The links below are more typically included with the “bonus links” sent to the donors who support this website, but the information is so important that it needs to be shared with all readers of this blog. The writer of the article in the first link is a financial analyst who writes from outside the USA (indeed, it was sent to me by a financial analyst who lives in a third nation). The author of the first article does write with “attitude” and some typos, but if even half of what he asserts is true, it signals the impending death-knell of the current financial system.

The first article asserts that the dangers to the global financial system from the MF Global firm’s collapse are far greater and more ominous than is being reported to the masses in mainstream media outlets. It also shows the respective dangers to the big banks on both sides of the Atlantic Ocean from the Eurozone crisis. I’m sure all readers are familiar with the major crisis in Greek and Italian debt which led to the fall of both nation’s elected governments and their replacements by EU/banker-approved technocrats. There is a chart from the Bank of International Settlements (BIS) in the article that shows the American banks’ exposure to Greek and Italian debt derivatives is over three times greater than the exposure of all European banks combined! And you though this was only a European problem?

The article also reports that the COMEX gold/silver markets are in a state of de facto default due to the collapse of MF Global, a firm run by a former Goldman Sachs top executive, John Corzine. It states that “1.42 million ounces” of silver and “16,645 ounces of gold” are “unavailable for delivery” at this time. I’m just a layman, but that sounds to me like the COMEX is in systemic default and those of us out here in the masses are simply not being told because the repercussions are too awful for the elites to acknowledge. It also reports that there has been a large run on the deposits of large US banks, and that the withdrawn money has fled to small banks and credit unions. Although not mentioned in the article, much of that damage to the big US banks is self-inflicted, a result of depositors’ rage at the arrogance of big banks who thought they could get away with imposing larger fees on debit card usages without a massive customer backlash.

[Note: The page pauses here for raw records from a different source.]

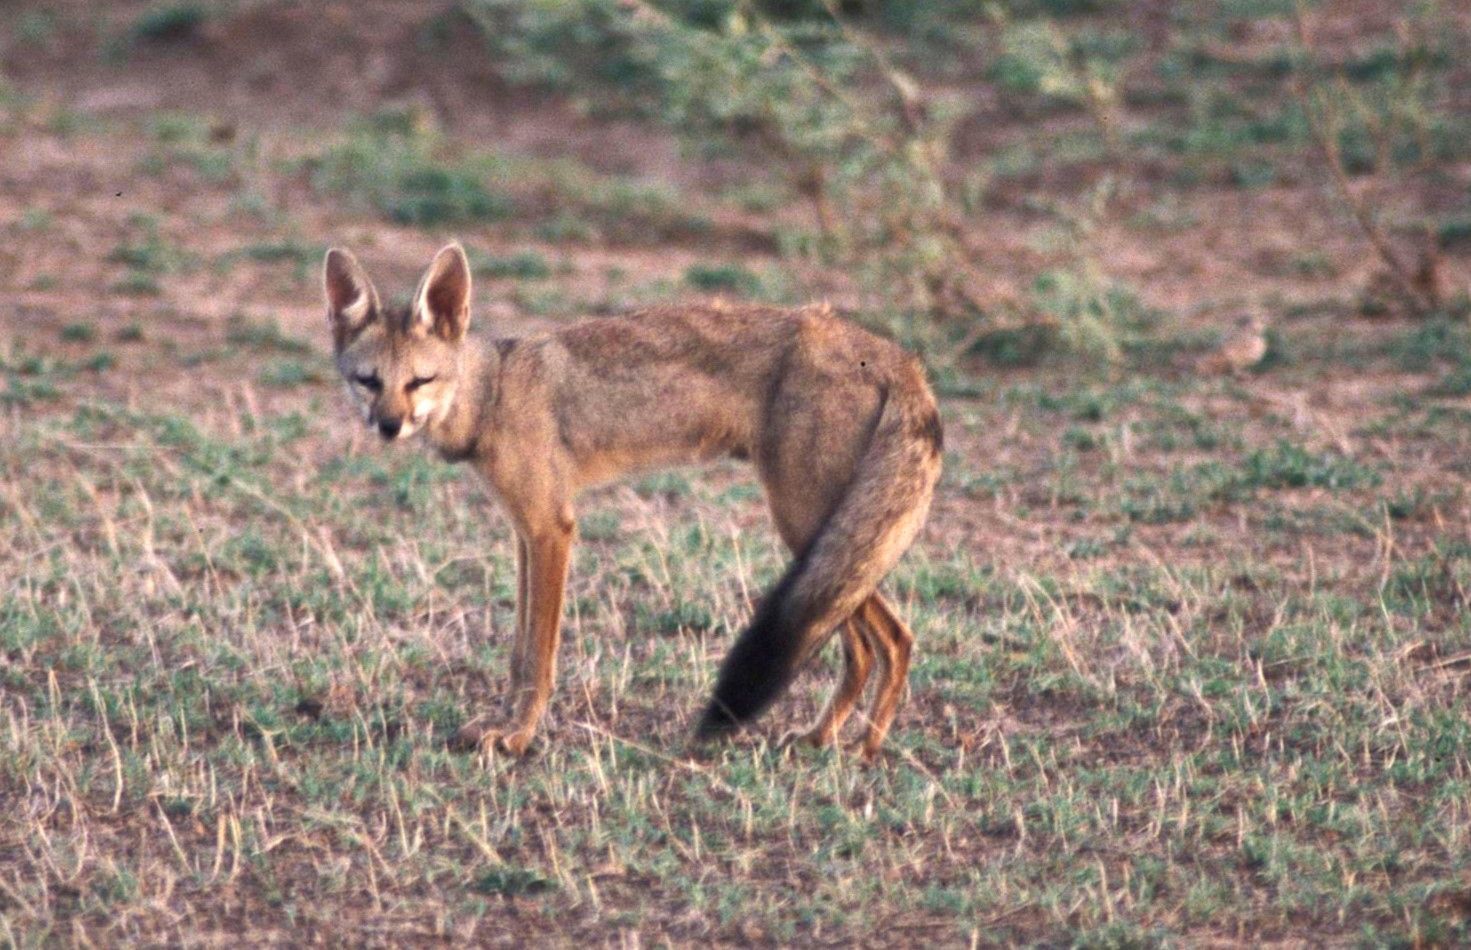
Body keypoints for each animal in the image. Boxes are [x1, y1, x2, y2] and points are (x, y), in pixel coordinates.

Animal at [323, 244, 941, 758]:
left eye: (420, 381)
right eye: (369, 381)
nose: (388, 427)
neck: (494, 394)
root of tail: (896, 356)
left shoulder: (552, 529)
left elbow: (539, 655)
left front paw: (519, 737)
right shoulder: (526, 533)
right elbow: (519, 652)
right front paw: (499, 725)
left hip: (806, 527)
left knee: (893, 640)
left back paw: (864, 749)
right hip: (824, 546)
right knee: (865, 646)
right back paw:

Germany is seen as the key nation in what happens in Europe. The Germans are reportedly “fed up” with bailing out their profligate EU partner nations with ever greater amounts. One cannot blame the Germans, in my opinion. Even an English source agrees with how bad things are getting. The article cites a report that the research staff at Barclay’s Bank has concluded that “Italy is now mathematically beyond the point of no return.” [I wonder if that could also be said about the USA, if the USA did not have the endless printing press money machine bestowed upon it by having the global reserve currency.] However, with German bail-out money comes German controls as well (this is always the case as lenders impose conditions and controls on spendthrift borrowers). By booting the elected governments of Greece and Italy, the Germans (and the EU) have effectively put those two nations into receivership. Their new leaders are not so much Presidents or Prime Ministers as they are “Receivers” put in place by the Germans and the EU elites. Spain may be next, according to the article.

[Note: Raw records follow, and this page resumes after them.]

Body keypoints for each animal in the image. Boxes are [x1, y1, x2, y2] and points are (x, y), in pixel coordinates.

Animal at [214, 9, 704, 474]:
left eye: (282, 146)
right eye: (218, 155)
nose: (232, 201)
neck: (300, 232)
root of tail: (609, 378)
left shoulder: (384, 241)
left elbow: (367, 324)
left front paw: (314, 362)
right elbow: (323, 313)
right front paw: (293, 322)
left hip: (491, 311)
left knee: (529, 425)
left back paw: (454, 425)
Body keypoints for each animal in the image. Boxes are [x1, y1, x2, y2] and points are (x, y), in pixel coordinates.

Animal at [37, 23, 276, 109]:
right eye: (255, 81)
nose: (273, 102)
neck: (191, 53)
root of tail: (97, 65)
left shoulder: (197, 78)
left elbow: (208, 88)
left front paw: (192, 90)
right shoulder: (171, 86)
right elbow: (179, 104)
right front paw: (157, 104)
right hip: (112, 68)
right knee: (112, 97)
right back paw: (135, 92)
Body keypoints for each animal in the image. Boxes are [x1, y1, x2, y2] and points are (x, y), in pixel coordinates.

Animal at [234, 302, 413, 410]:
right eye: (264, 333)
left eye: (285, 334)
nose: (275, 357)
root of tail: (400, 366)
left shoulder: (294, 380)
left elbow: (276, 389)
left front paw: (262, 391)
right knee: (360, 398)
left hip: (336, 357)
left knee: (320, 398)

Also worthy of note is the article’s assertion that the real consumer inflation rate in the USA is 11.1%, not the minimal to non-existent CPI increases ever-reported by the US government regardless of what happens in the real world. The higher CPI inflation rate is attributed to shadowstats.com, a private organization that computes the inflation and unemployment rates the way that all US administrations computed them through the Reagan administration, as I understand it. After Reagan, successive GOP and Democrat administrations have calculated those reports in a way to mask the real extent of the inflation and unemployment rates in order to make the US economy look better than it really was. The shadowstats.com site is often cited as the “go to” location to know what the real inflation and unemployment rates are in the USA, according to many financial columnists whose writings appear on financial websites. Do you think the US government tells you the truth on statistical matters? The second link was a featured FOX News link this week. It reports that the Obama administration “pressured” internal analysts to fudge the data on how many jobs would be lost because of an impending regulation. The second article explains how government statistical data is often “massaged:” by including false assumptions in the process which produces the eventual statistical reports released to those of us in the uninformed masses. If such deceptive manipulations of data are now openly reported in the mainstream US media, you can be sure the same thing is being done on all kinds of statistical information reported by government sources.

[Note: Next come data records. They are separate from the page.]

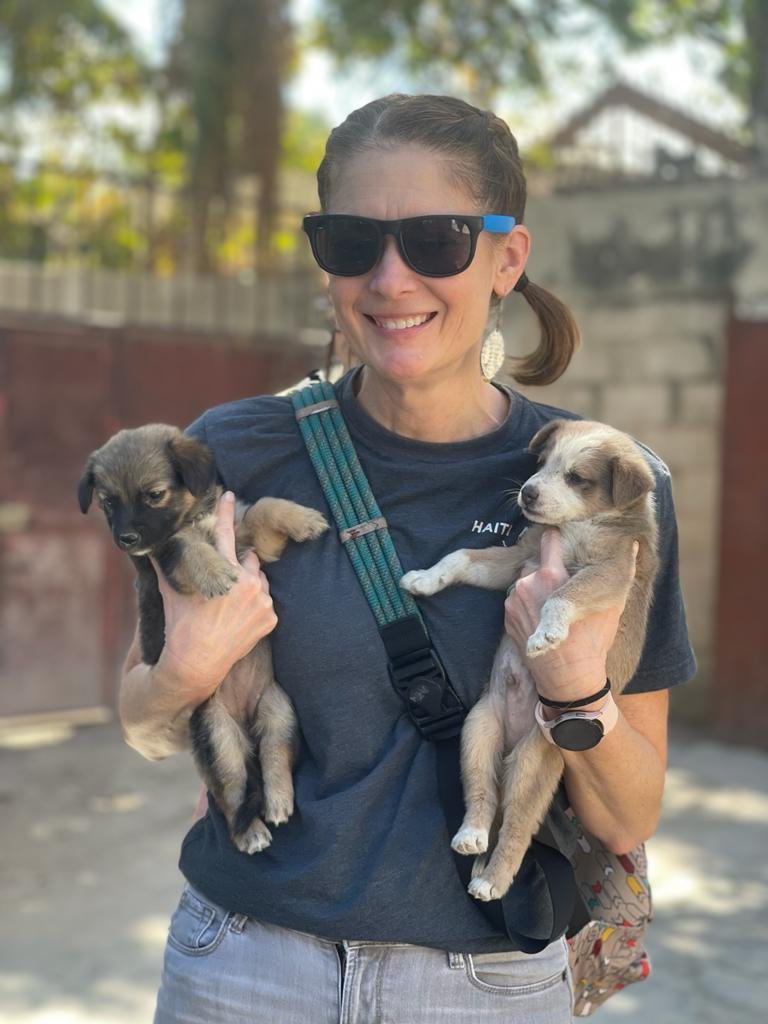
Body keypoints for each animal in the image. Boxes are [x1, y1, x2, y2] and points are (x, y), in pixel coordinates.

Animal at [78, 423, 328, 854]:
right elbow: (187, 547)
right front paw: (215, 573)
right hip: (217, 737)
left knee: (274, 755)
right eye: (108, 502)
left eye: (154, 494)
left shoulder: (253, 538)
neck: (194, 516)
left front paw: (303, 518)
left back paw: (279, 799)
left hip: (279, 711)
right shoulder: (166, 558)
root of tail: (244, 727)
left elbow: (264, 506)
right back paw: (250, 832)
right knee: (232, 797)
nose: (126, 539)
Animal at [401, 419, 659, 901]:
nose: (527, 493)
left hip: (530, 766)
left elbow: (562, 593)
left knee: (517, 829)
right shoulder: (518, 558)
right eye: (541, 463)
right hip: (476, 733)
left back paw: (492, 881)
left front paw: (547, 631)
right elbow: (461, 556)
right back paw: (472, 835)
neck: (578, 525)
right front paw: (424, 580)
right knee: (483, 796)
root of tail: (514, 740)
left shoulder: (610, 572)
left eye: (576, 477)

Revelation 17-18 prophesy that the current global financial/monetary system called “Babylon the Great” in the Bible will fall, and fall hard, in the latter days of our age. Its looking more and more like Germany, China, Russia, and others will be among the “seven heads and ten horns” which will eventually repudiate the current global system and replace it with a new global political/financial system which the Bible calls the “beast” system. The first article asserts vast fraud is being swept under the rug on Wall Street and in the balance sheets of Big Banks and sovereign nations alike. This is making many nations very angry, and that fact is hastening the impending fall of Babylon the Great.

I hope that you have begun making some personal preparations for this epic prophesied event which is drawing nearer to fulfillment…if even half the information in the first article is correct. If all of the article’s information is correct, a systemic collapse may only be months off, an opinion shared by the Chief Economist at Citigroup, according to the article. The vast majority will be caught unprepared and will suffer greatly. I hope that readers of this blog will make some preparations for this event so they will not be among those devastated by the collapse when it occurs. Do you think it can’t happen? It almost did in the Autumn of 2008. Even establishment sources said the global financial system came within hours of meltdown at that time. We have been warned. We are living on borrowed time. Frankly, I thank God each night for another day of “normalcy” as we have known it. However, I realize the time is coming when “normalcy” as we have known it will cease to exist. Do you?